The point of this study was to prove these two: H1: VE will increase the amount of desirable edits by newbies and H2: VE will increase the amount of undesirable edits by newbies (aka VANDALISM). Guess what? Both H1 & H2 show no significance and if anything, less vandalism came from VE editors. I could have told you that beforehand - yawn. It angers me when people assume that others are not technical enough for Wikipedia. Sorry, but it is not rocket science. 

 

This type of thinking is not just on Wikipedia, I see this also in health occupations, where doctors tell their patients not to go look things up on the Internet. Just trust the doctors because they studied it! Yeah right, like I am going to trust all aspects of my future health and well-being to someone who sees my future health and well-being as a 10-minute interlude in their 9-5 workday. No, I will nod politely (one must always remain friendly) while googling my way to better health, thanks. And if I want to make an article about something that I think needs an article on Wikipedia, I am going to try to do it on my own as far as I can get, and I am probably not interested in talking about it until I am done. The whole AfC queue thing is absolutely horrible because it puts these edits on ice until the person totally forgets what the password was that they dreamed up for their user account. As far as spelling corrections go, if I correct an error and see it deleted (like from Kiev to Kyiv, which will be reverted by a bot probably), then I will probably not come back.

 

I am very eager to hear more about the revision scoring though! I wish there was a better way to do that than manually however.

Jane

 

On Wed, Jul 29, 2015 at 8:07 PM, Leila Zia <leila@wikimedia.org> wrote:

A friendly reminder that this is happening in 23 min. :-)

YouTube stream: https://www.youtube.com/watch?v=vGyrVg_qKSM
IRC: #wikimedia-research

Best,

Leila

 

On Mon, Jul 27, 2015 at 2:47 PM, Leila Zia <leila@wikimedia.org> wrote:

Hi everyone,

The next Research showcase will be live-streamed this Wednesday, July 29 at 11.30 PT. The streaming link will be posted on the lists a few minutes before the showcase starts (sorry, we haven't been able to solve this, yet. :-() and as usual, you can join the conversation on IRC at #wikimedia-research.

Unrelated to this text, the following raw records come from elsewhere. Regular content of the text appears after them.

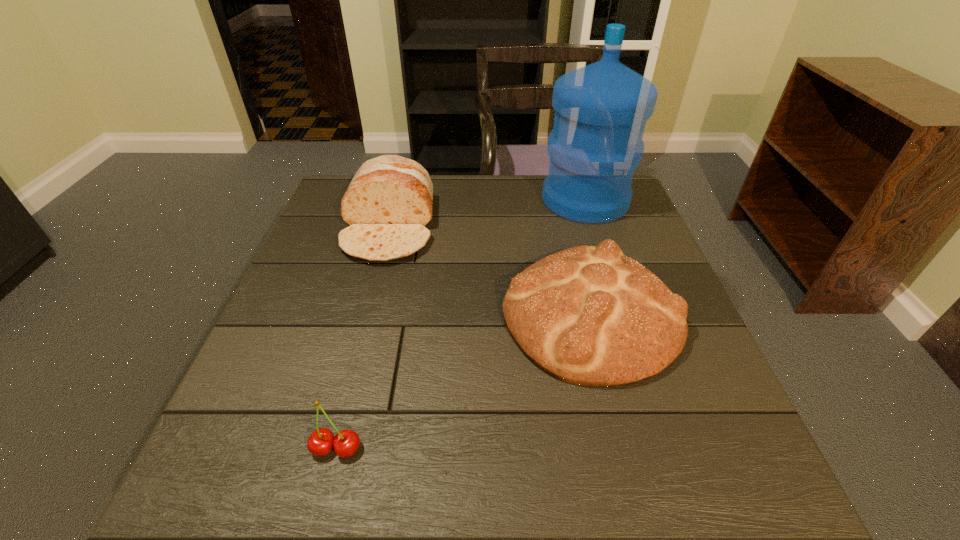
The height and width of the screenshot is (540, 960). What are the coordinates of `water jug` in the screenshot? It's located at click(x=601, y=110).

This screenshot has height=540, width=960. What are the coordinates of `the left bread` in the screenshot? It's located at (388, 203).

Locate an element on the screen. the right bread is located at coordinates (588, 315).

Identify the location of cherry. This screenshot has height=540, width=960. (346, 442).

You are a GUI agent. You are given a task and a screenshot of the screen. Output one action in this format:
    pyautogui.click(x=<x>, y=<y>)
    Task: Click on the nearest object
    
    Given the screenshot: What is the action you would take?
    pyautogui.click(x=346, y=442)

Find the location of a particular element. The image size is (960, 540). vacant area situated on the left of the tallest object is located at coordinates (476, 200).

The width and height of the screenshot is (960, 540). Identify the location of free space located at the sliced end of the left bread. (342, 409).

What are the coordinates of `free location located on the front of the right bread` in the screenshot? It's located at (637, 510).

The image size is (960, 540). Find the location of `free spot located 0.070m with the stems of the cherry pointing upwards`. free spot located 0.070m with the stems of the cherry pointing upwards is located at coordinates (323, 506).

The image size is (960, 540). I want to click on water jug that is at the far edge, so click(x=601, y=110).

We look forward to seeing you!

Leila


This month:

VisualEditor's effect on newly registered users

By Aaron Halfaker
 
It's been nearly two years since we ran an initial study of VisualEditor's effect on newly registered editors. While most of the results of this study were positive (e.g. workload on Wikipedians did not increase), we still saw a significant decrease in the newcomer productivity. In the meantime, the Editing team has made substantial improvements to performance and functionality. In this presentation, I'll report on the results of a new experiment designed to test the effects of enabling this improved VisualEditor software for newly registered users by default. I'll show what we learned from the experiment and discuss some results have opened larger questions about what, exactly, is difficult about being a newcomer to English Wikipedia.

 

Wikipedia knowledge graph with DeepDive

By Juhana Kangaspunta and Thomas Palomares (10-week student project)
 
Despite the tremendous amount of information present on Wikipedia, only a very little amount is structured. Most of the information is embedded in text and extracting it is a non-trivial challenge. In this project, we try to populate Wikidata, a structured component of Wikipedia, using DeepDive tool to extract relations embedded in the text. We finally extracted more than 140,000 relations with more than 90% average precision. We will present DeepDive and the data that we use for this project, we explain the relations we focused on so far and explain the implementation and pipeline, including our model, features and extractors. Finally, we detail our results with a thorough precision and recall analysis.